● **Activity**:
Rewrite the material with every "В корзину" replaced by "Купить" and everything else unchanged, leaving out the pictures.

● **Data excerpts**:
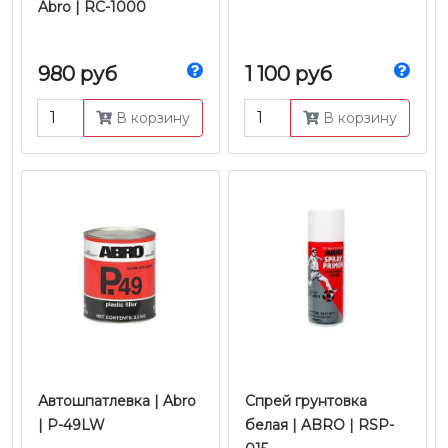
Abro | RC-1000
980 руб
1 100 руб
В корзину
В корзину
Автошпатлевка | Abro
Спрей грунтовка
| Р-49LW
белая | ABRO | RSP-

● **Worked solution**:
Abro | RC-1000
980 руб
1 100 руб
Купить
Купить
Автошпатлевка | Abro
Спрей грунтовка
| Р-49LW
белая | ABRO | RSP-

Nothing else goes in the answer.